Aim 1
Can you copy every line of the taxonomy entries below, the ones naming each organism from kingdom to species, word for word, leaving out the pictures?

Heading identification with Regex

Heading identification with Regex - c#

I'm wondering how I can identify headings with differing numerical marking styles with one or more regular expressions assuming sometimes styles overlap between documents. The goal is to extract all the subheadings and data for a specific heading in each file, but these files aren't standardized. Is regular expressions even the right approach here?
I'm working on a program that parses a .pdf file and looks for a specific section. Once it finds the section it finds all subsections of that section and their content and stores it in a dictionary<string, string>. I start by reading the entire pdf into a string, and then use this function to locate the "marking" section.
private string GetMarkingSection(string text)
{
int startIndex = 0;
int endIndex = 0;
bool startIndexFound = false;
Regex rx = new Regex(HEADINGREGEX);
foreach (Match match in rx.Matches(text))
{
if (startIndexFound)
{
endIndex = match.Index;
break;
}
if (match.ToString().ToLower().Contains("marking"))
{
startIndex = match.Index;
startIndexFound = true;
}
}
return text.Substring(startIndex, (endIndex - startIndex));
}
Once the marking section is found, I use this to find subsections.
private Dictionary<string, string> GetSubsections(string text)
{
Dictionary<string, string> subsections = new Dictionary<string, string>();
string[] unprocessedSubSecs = Regex.Split(text, SUBSECTIONREGEX);
string title = "";
string content = "";
foreach(string s in unprocessedSubSecs)
{
if(s != "") //sometimes it pulls in empty strings
{
Match m = Regex.Match(s, SUBSECTIONREGEX);
if (m.Success)
{
title = s;
}
else
{
content = s;
if (!String.IsNullOrWhiteSpace(content) && !String.IsNullOrWhiteSpace(title))
{
subsections.Add(title, content);
}
}
}
}
return subsections;
}
Getting these methods to work the way I want them to isn't an issue, the problem is getting them to work with each of the documents. I'm working on a commercial application so any API that requires a license isn't going to work for me.
These documents are anywhere from 1-16 years old, so the formatting varies quite a bit. Here is a link to some sample headings and subheadings from various documents. But to make it easy, here are the regex patterns I'm using:
Heading: (?m)^(\d+\.\d+\s[ \w,\-]+)\r?$
Subheading: (?m)^(\d\.[\d.]+ ?[ \w]+) ?\r?$
Master Key: (?m)^(\d\.?[\d.]*? ?[ \-,:\w]+) ?\r?$
Since some headings use the subheading format in other documents I am unable to use the same heading regex for each file, and the same goes for my subheading regex.

Dataset extract
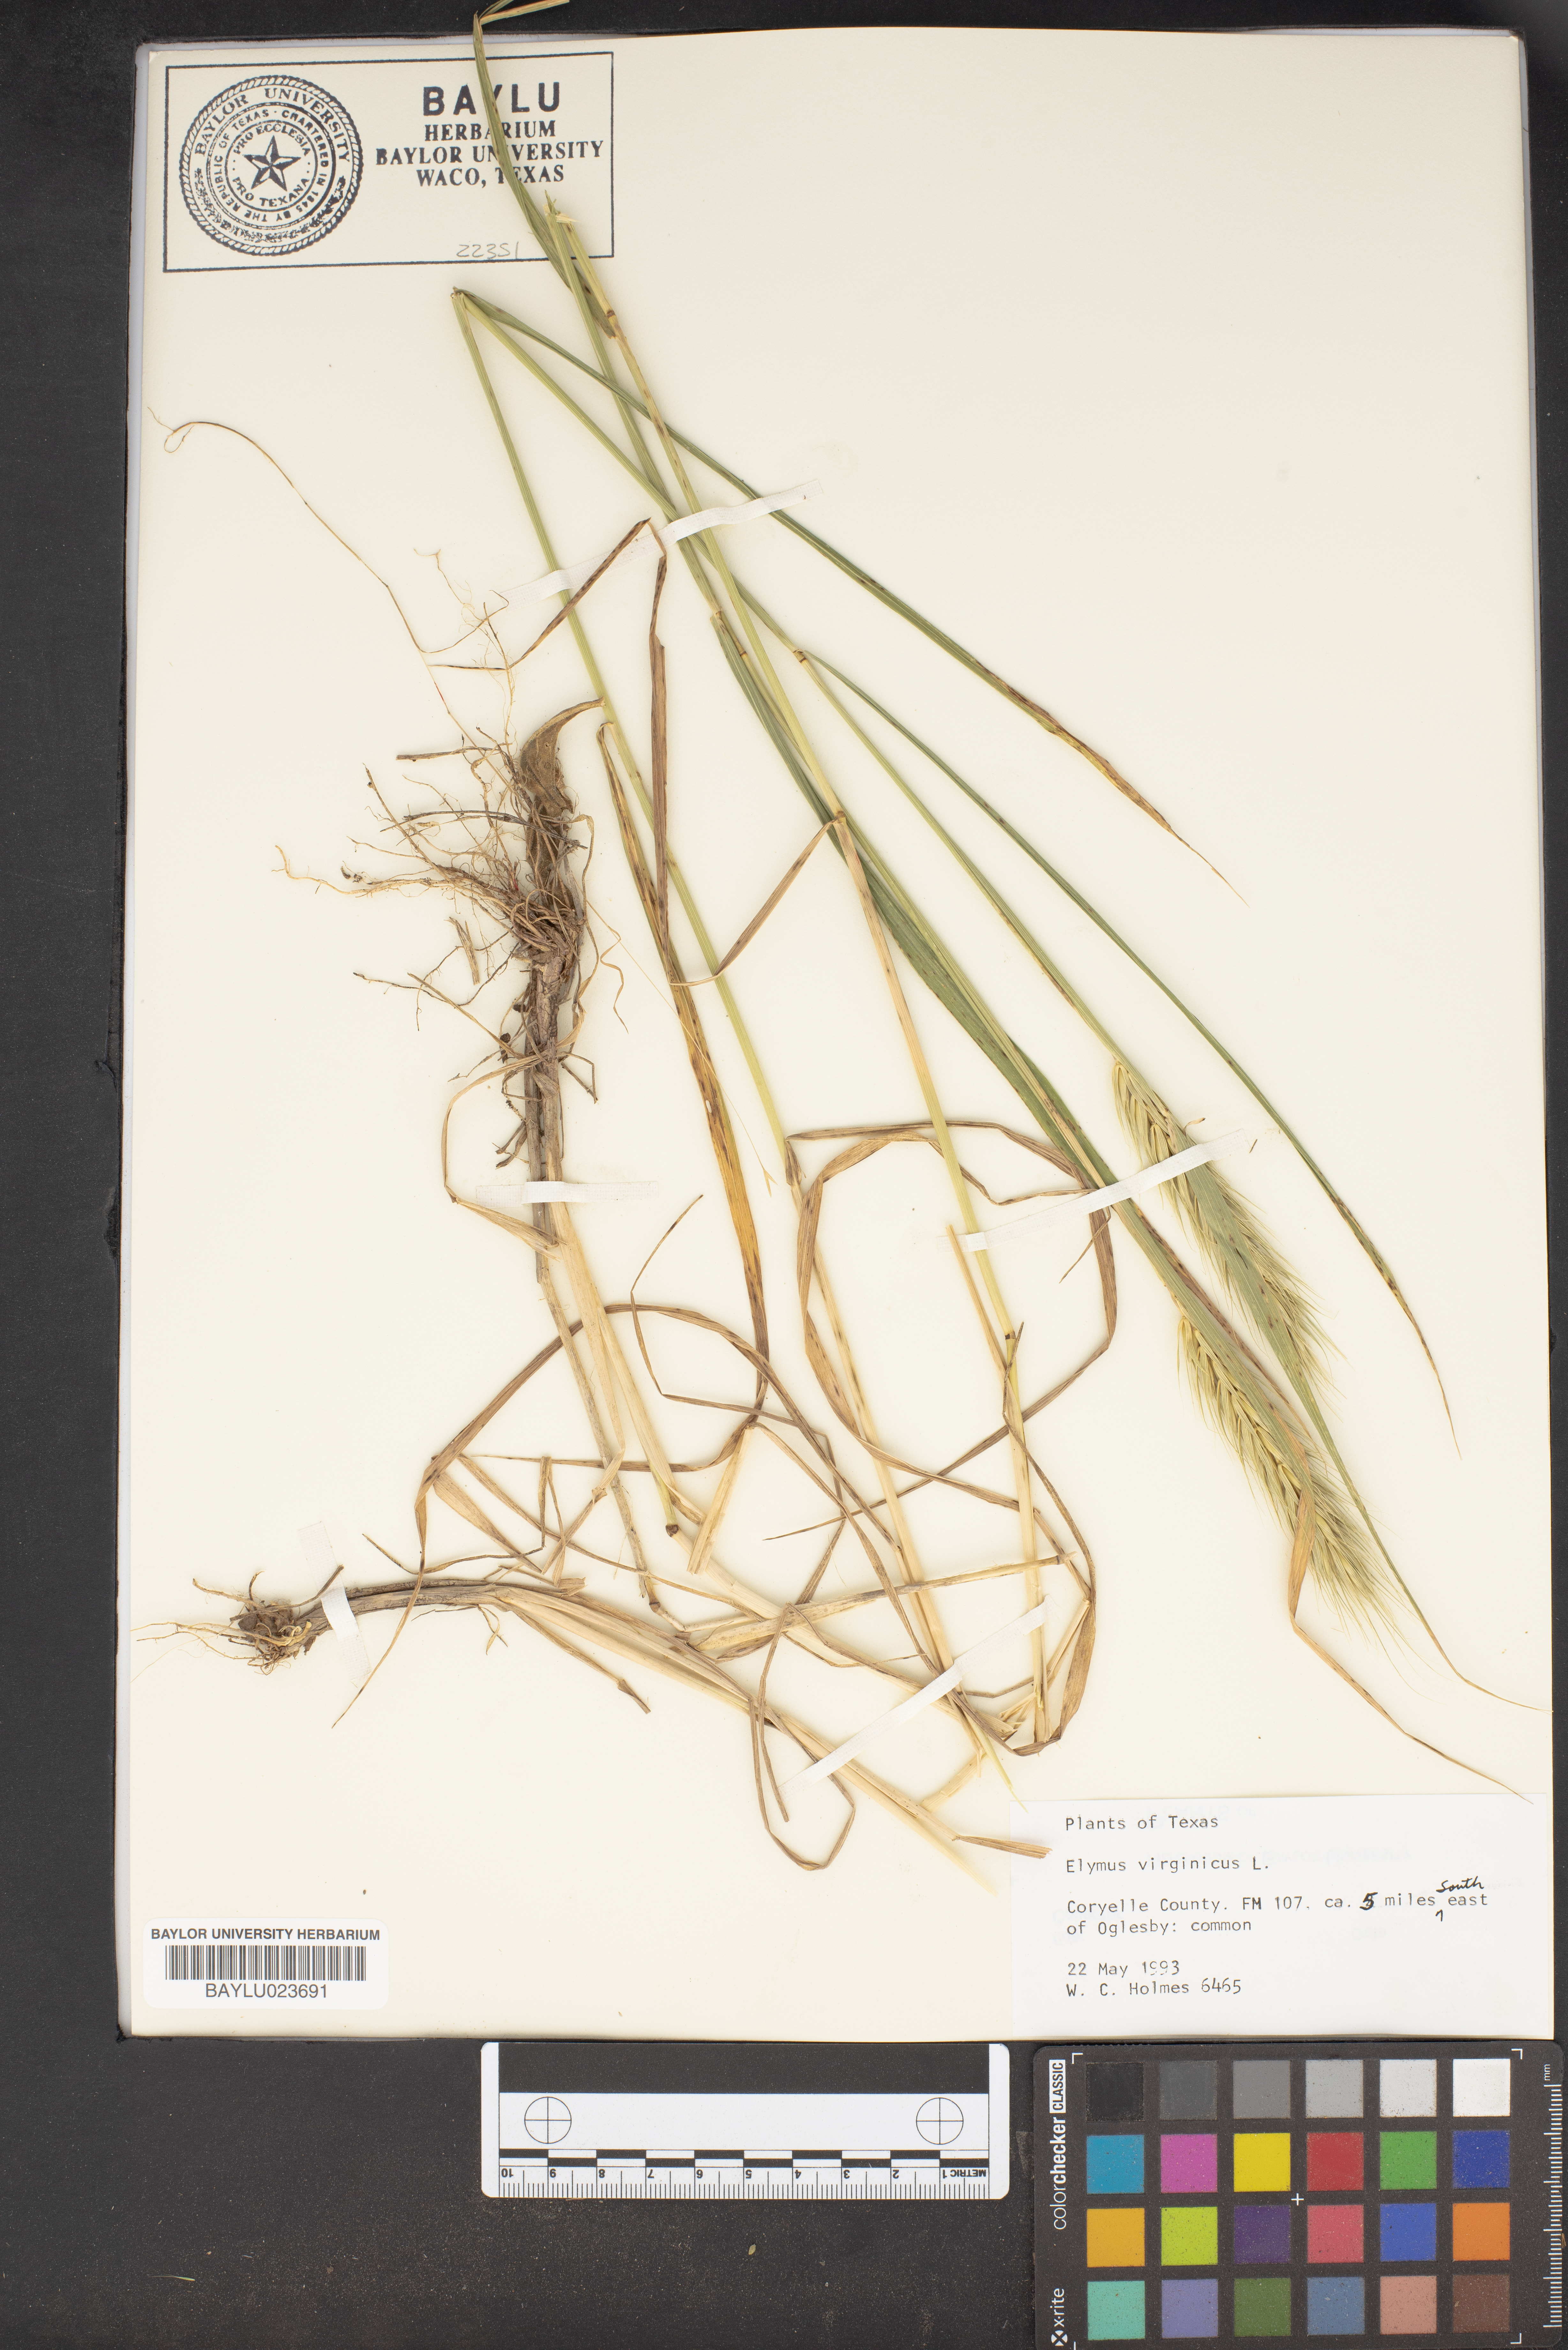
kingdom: Plantae
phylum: Tracheophyta
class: Liliopsida
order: Poales
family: Poaceae
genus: Elymus
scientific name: Elymus virginicus
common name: Common eastern wildrye
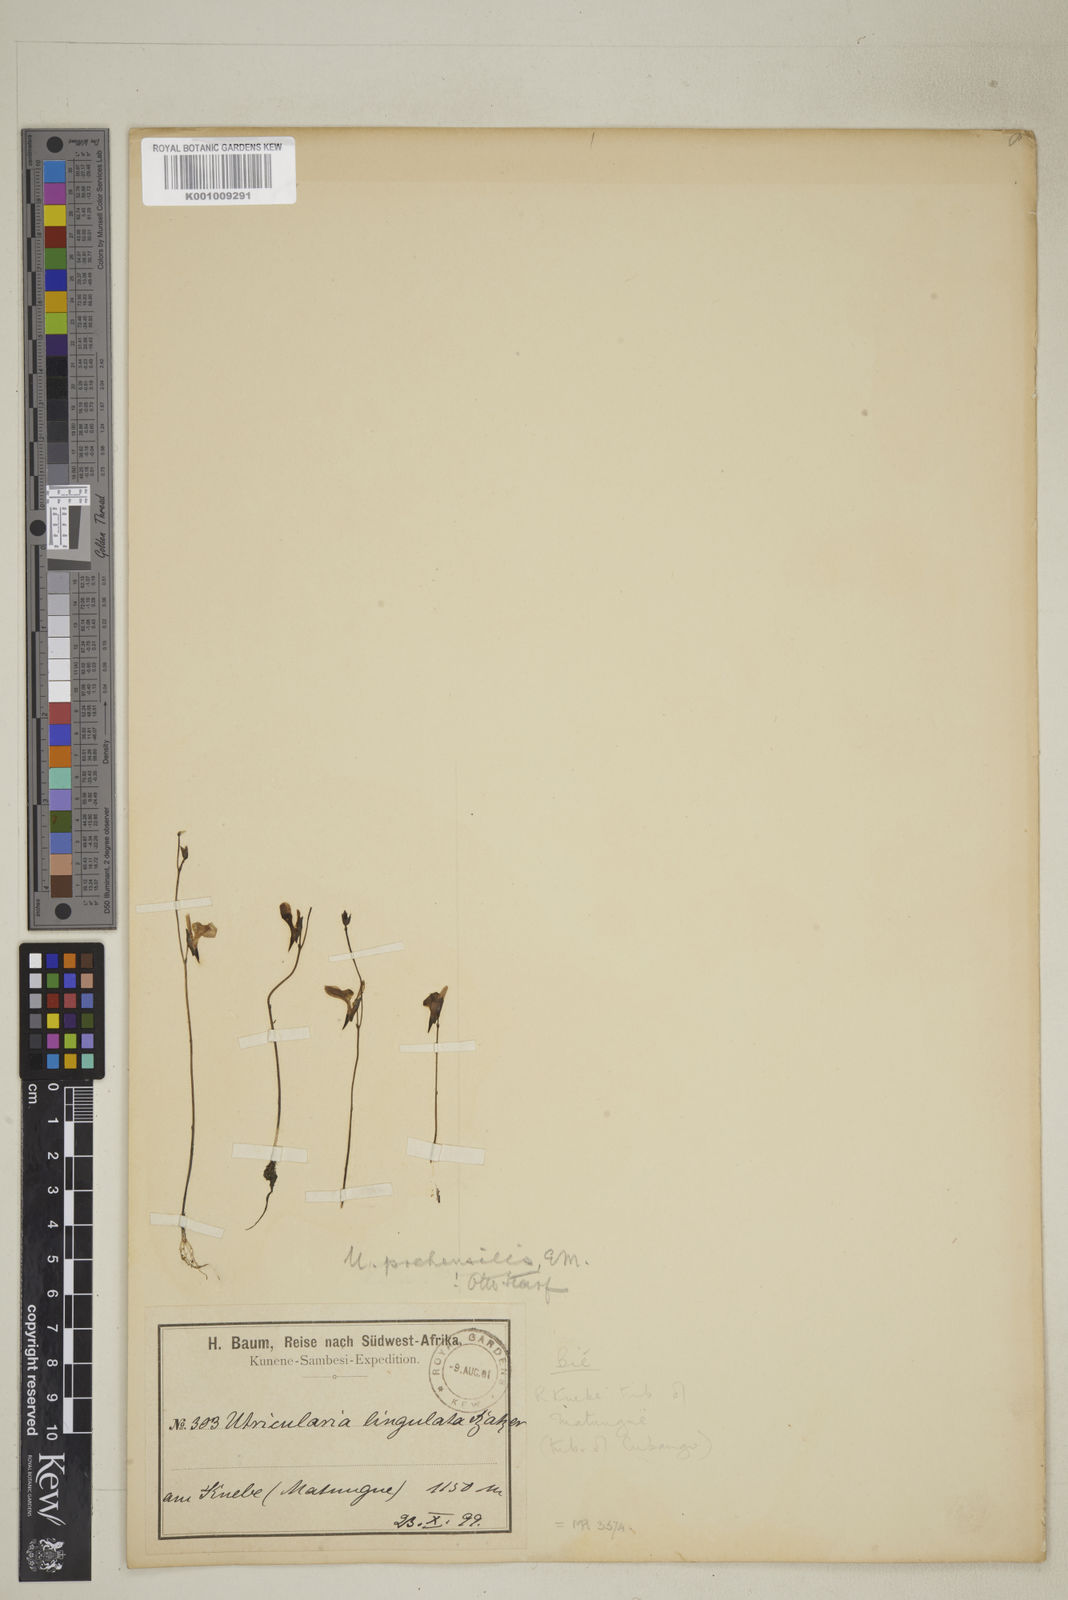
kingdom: Plantae
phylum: Tracheophyta
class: Magnoliopsida
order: Lamiales
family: Lentibulariaceae
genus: Utricularia
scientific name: Utricularia prehensilis
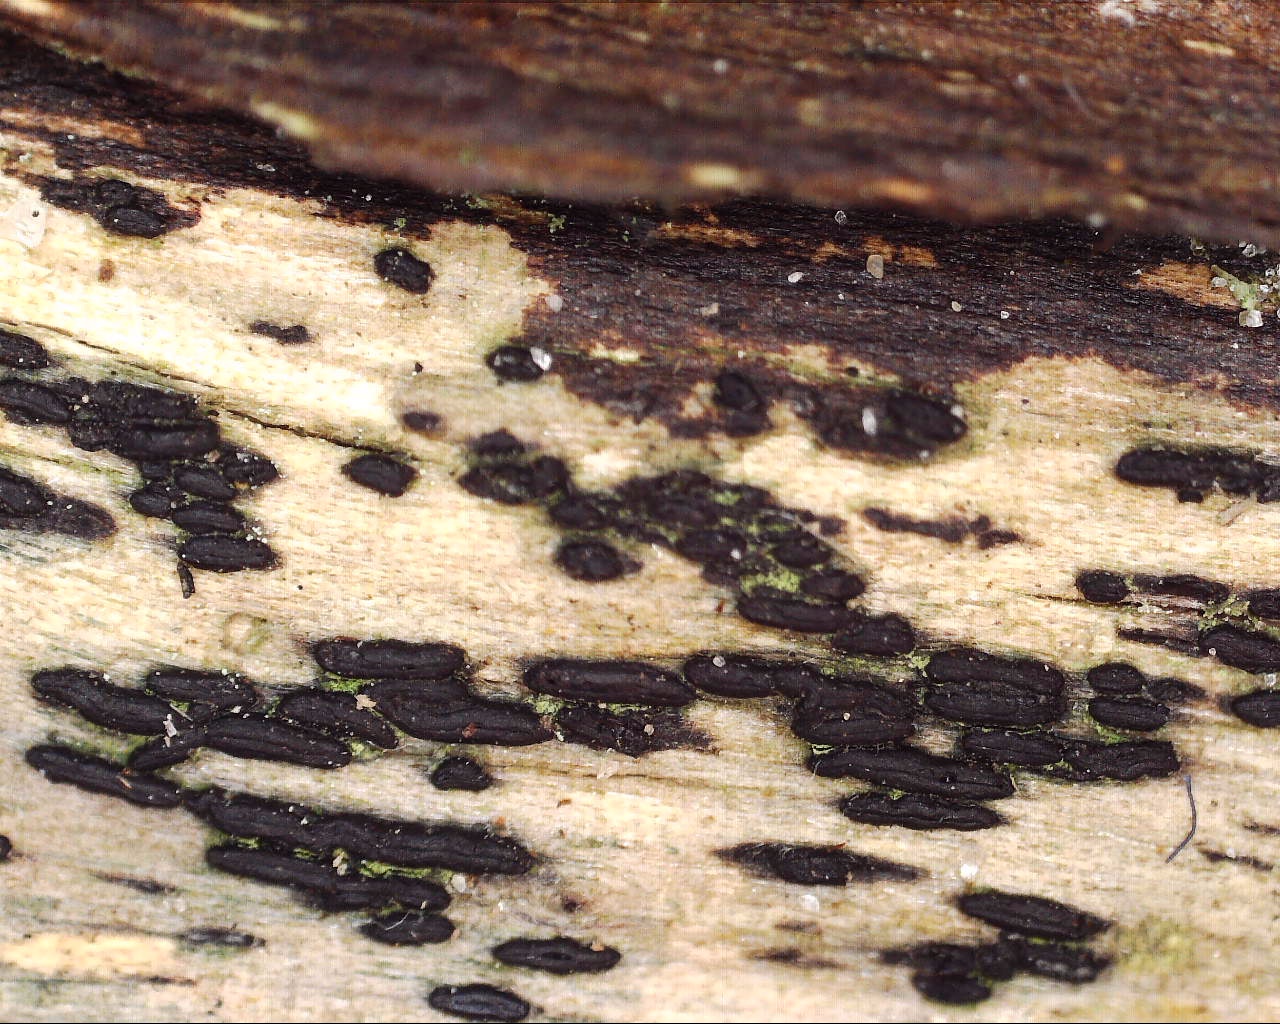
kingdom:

Aim 2
How would you render this sentence from the regex thread in Spanish: "These documents are anywhere from 1-16 years old, so the formatting varies quite a bit."?

Response 1
kingdom: Plantae
phylum: Tracheophyta
class: Liliopsida
order: Poales
family: Poaceae
genus: Elymus
scientific name: Elymus virginicus
common name: Common eastern wildrye
kingdom: Plantae
phylum: Tracheophyta
class: Magnoliopsida
order: Lamiales
family: Lentibulariaceae
genus: Utricularia
scientific name: Utricularia prehensilis
kingdom:

Response 2
Estos documentos tienen entre 1 y 16 años de antigüedad, así que el formato varía bastante.